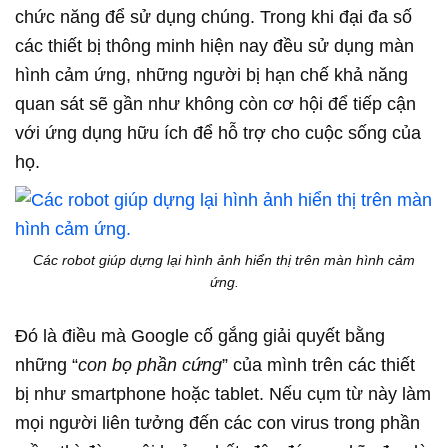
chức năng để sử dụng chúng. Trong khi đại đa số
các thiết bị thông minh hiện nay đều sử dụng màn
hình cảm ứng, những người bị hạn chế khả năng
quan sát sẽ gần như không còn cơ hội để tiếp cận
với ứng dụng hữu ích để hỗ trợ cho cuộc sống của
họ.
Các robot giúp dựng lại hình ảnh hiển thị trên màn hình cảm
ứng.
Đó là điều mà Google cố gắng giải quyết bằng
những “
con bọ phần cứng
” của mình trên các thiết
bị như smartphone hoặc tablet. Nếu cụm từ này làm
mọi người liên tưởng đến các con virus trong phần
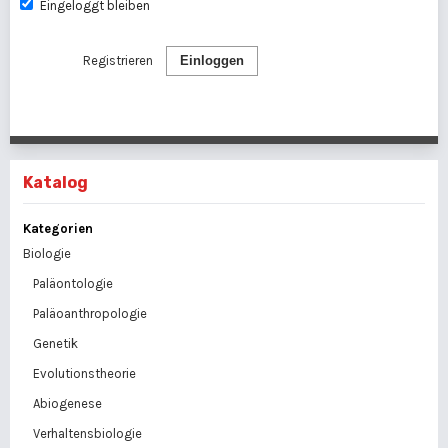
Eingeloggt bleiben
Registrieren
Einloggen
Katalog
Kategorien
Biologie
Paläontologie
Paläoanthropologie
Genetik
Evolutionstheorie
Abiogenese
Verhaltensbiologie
═══
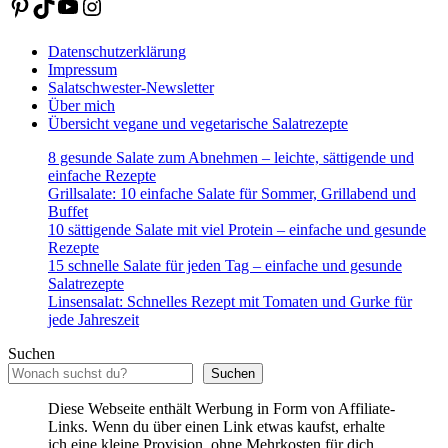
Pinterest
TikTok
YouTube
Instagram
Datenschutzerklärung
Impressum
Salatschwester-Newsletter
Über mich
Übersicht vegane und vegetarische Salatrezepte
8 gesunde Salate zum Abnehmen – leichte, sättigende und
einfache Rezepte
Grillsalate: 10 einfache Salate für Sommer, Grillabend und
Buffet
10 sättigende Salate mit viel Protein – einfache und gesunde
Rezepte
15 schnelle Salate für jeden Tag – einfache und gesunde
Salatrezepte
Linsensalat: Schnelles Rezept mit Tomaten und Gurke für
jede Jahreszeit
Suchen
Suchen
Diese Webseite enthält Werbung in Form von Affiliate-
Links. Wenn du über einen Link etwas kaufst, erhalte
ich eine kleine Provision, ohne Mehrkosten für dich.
═══
- [Your task] Above are the records; repeat exactly the lines from the one holding "Übersicht vegane und" down to the one holding "Links. Wenn du", end lines included.

- [Answer section]
Übersicht vegane und vegetarische Salatrezepte
8 gesunde Salate zum Abnehmen – leichte, sättigende und
einfache Rezepte
Grillsalate: 10 einfache Salate für Sommer, Grillabend und
Buffet
10 sättigende Salate mit viel Protein – einfache und gesunde
Rezepte
15 schnelle Salate für jeden Tag – einfache und gesunde
Salatrezepte
Linsensalat: Schnelles Rezept mit Tomaten und Gurke für
jede Jahreszeit
Suchen
Suchen
Diese Webseite enthält Werbung in Form von Affiliate-
Links. Wenn du über einen Link etwas kaufst, erhalte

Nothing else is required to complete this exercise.